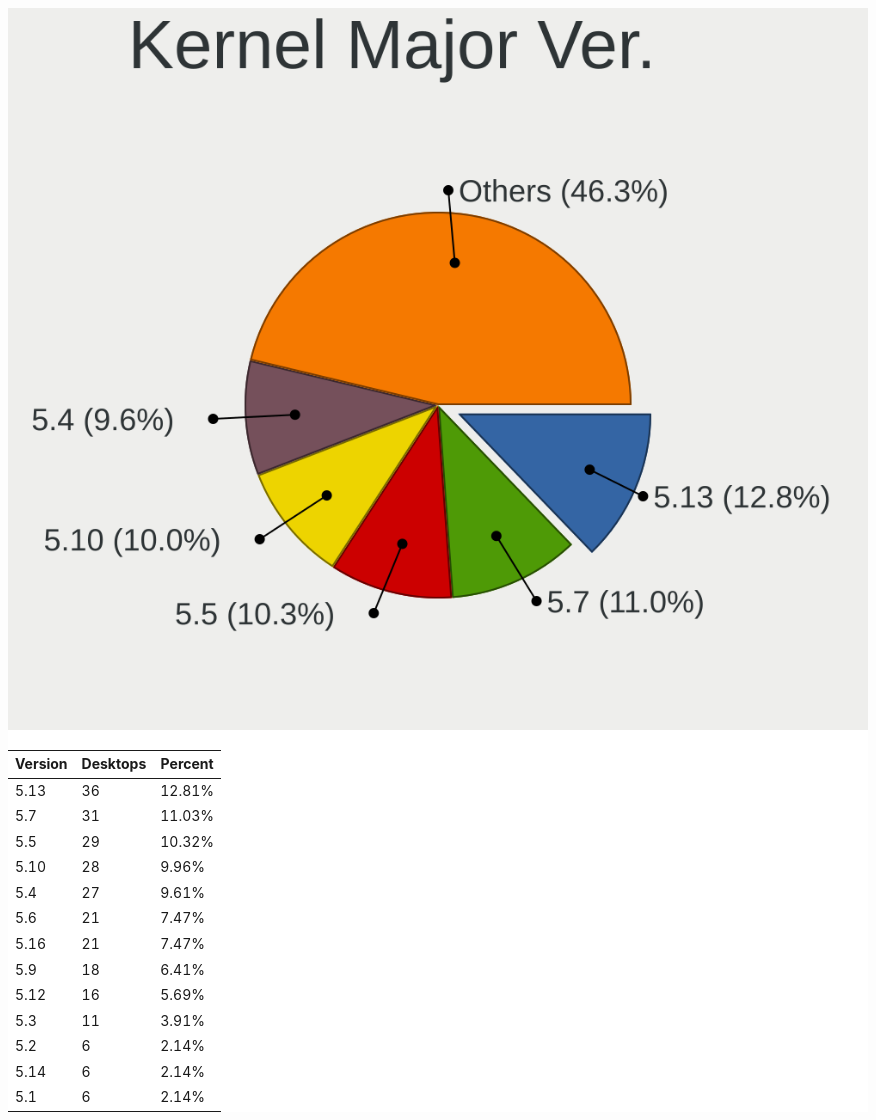 ![Kernel Major Ver.](./images/pie_chart/os_kernel_major.svg)


| Version | Desktops | Percent |
|---------|----------|---------|
| 5.13    | 36       | 12.81%  |
| 5.7     | 31       | 11.03%  |
| 5.5     | 29       | 10.32%  |
| 5.10    | 28       | 9.96%   |
| 5.4     | 27       | 9.61%   |
| 5.6     | 21       | 7.47%   |
| 5.16    | 21       | 7.47%   |
| 5.9     | 18       | 6.41%   |
| 5.12    | 16       | 5.69%   |
| 5.3     | 11       | 3.91%   |
| 5.2     | 6        | 2.14%   |
| 5.14    | 6        | 2.14%   |
| 5.1     | 6        | 2.14%   |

============

▶ **Your objective**: Keep every word of the data as it is when you write it out, but drop the pictures.

▶ **Answer section**:
 ![Kernel Major Ver.](./images/pie_chart/os_kernel_major.svg)


| Version | Desktops | Percent |
|---------|----------|---------|
| 5.13    | 36       | 12.81%  |
| 5.7     | 31       | 11.03%  |
| 5.5     | 29       | 10.32%  |
| 5.10    | 28       | 9.96%   |
| 5.4     | 27       | 9.61%   |
| 5.6     | 21       | 7.47%   |
| 5.16    | 21       | 7.47%   |
| 5.9     | 18       | 6.41%   |
| 5.12    | 16       | 5.69%   |
| 5.3     | 11       | 3.91%   |
| 5.2     | 6        | 2.14%   |
| 5.14    | 6        | 2.14%   |
| 5.1     | 6        | 2.14%   |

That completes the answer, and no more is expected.